Watching conversations on MSNBC, Fox News, and PBS, etc., social media, and coffee shops, engaging conversations with people regarding progressive discourses on gender, sexuality and the politics of identity, reveal a struggle for relevance.  I find that for significant numbers of people their struggle, more so their frustration is about relevance.  Relevance, the idea or concept that something is important to that which is at hand or an association or a type of interconnection becomes, at least for me, a conversation on narratives of segregation, and Franz Fanon’s white gaze which historically has determined what is or is not relevant.   I believe relevance is significant and important since eventually that which has been considered irrelevant, in time and space, becomes very much relevant to the construction of daily life.  This has been the case historically as those and their circumstances, situations and challenges were, for the most part, considered irrelevant to the privileged and established European aristocratic colonial powers, becoming, through frustration, relevant, i.e., the French Revolution.  I reflect further on the American Civil Rights movement of the 1960’s and present day protests against police brutality, racism, sexism, poverty and the various parties who argue and struggle for relevance in socio-cultural and political discourse.  A reading of Michel Foucault’s book Society Must Be Defended and his study of subjugated knowledges intimate that relevance is determined by discourses of power.  

What is considered relevant develops out of a primary discourse and this discourse out of normative leanings which historically have emerged out of white supremacy and privilege and its terms of knowledge exchange.  As one who identifies as a Black, female and transgender I find that relevance is very much about contextuality and the discourses within that particular context.  As I hear of a man in Manhattan Beach, a city in Southern California, pushing forward a proposal on the sodomy act more popularly known as the “kill the gays” proposal and then Indiana making discrimination against gay people and by implication anyone who does not identify with the pseudoism of racial heterosexuality, lawful on the grounds of religious freedom I ask, “who are they appealing to, who is their audience?”   The political discourse which undergirds these ideas is rooted in very narrow, oppressive, and at times, repressive theological interpretations which are the foundations of white supremacy, privilege, lynchings and the prison industrial complex.   And then Ted Cruz announced that he was running for President of the United States, to reclaim the so called hope that was lost.  Of course he did this in Lynchburg, VA one of the most conservative areas in the United States and home of the moral majority.

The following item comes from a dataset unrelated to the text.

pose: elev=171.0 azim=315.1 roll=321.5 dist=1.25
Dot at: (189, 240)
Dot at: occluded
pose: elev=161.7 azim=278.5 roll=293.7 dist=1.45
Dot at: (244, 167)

As a matter of critique these three acts, at least in my opinion, seek a particular relevance to a U.S. American narrative which is gradually shifting the narrative of color, hue, terrain and symmetry.  More and more I believe the motivation behind the repressive policies is one of relevance.  This is the preeminent concern of a conservative agenda put forward by a Republican Party oriented towards white supremacy and privilege as the United States transitions from the primacy of white discourse and white imagination to a diversity of discourses and imaginations without a center or dominant discourse.  This concern necessarily has psychological, sociological and by implication law enforcement consequences which were reflected in the situation in Ferguson, Missouri, considered a flashpoint in the struggle for relevance as it was discovered through an investigation by the U.S. Department of Justice that law enforcement, composed for the most part of white men, was used primarily as a tool to inflict personal and structural injustice upon a community of African American and people of color. 

Daily insults of the first African American President and the First Lady, the gradual dismantling of voting rights, challenges to immigration, historically a positive narrative for a nation of immigrants, and those of the middle passage and slavery, now an issue, as more and more people from Central and South America seek citizenship, a consequence of disastrous Republican military and political policies inflicted on the people and their institutions of Central and South America call into question traditional models of identity predicated on an economy of white desire.  Now I will suggest here that Identity, that precious albeit precarious subject of heteronormative and racial supremacy and privilege is in the throes of transformation but more so it is actually being queered as Franz Fanon's white gaze, historically the authoritarian critique of all things of socio-cultural and of political import and associated discourse is organically displaced by an identity matrix delinked from the traditional vision of the white citizens council.[1]

We must be mindful that the philosophy and ideals of the white citizen’s council are powerful and entrenched in the U.S. American psyche. Those of us who engage this psyche whatever our identity construct must do so with an unyielding hope.  I experience this unyielding hope as I rise each day with full knowledge that as a Black transgender woman I and those similar are at great risk of danger and harm.  This risk of danger and harm does not deter me from walking in the light of this unyielding hope but it strengthens my resolve to embrace the hope embodied in the sacred acts of the revolutionary and the queer.  Beloved reader of this blog post the great fear of the powerful and the established who have become the masters of destiny as defined by white supremacy and privilege is that you and I know that we are relevant and in this hopeful and engaged in a great cultural and societal struggle of immense proportions. 







[1] The White Citizen’s Council was a group of white men in the south who were responsible for making sure that the regime of white supremacy and privilege and segregation were maintained in the South at the expense of Black people.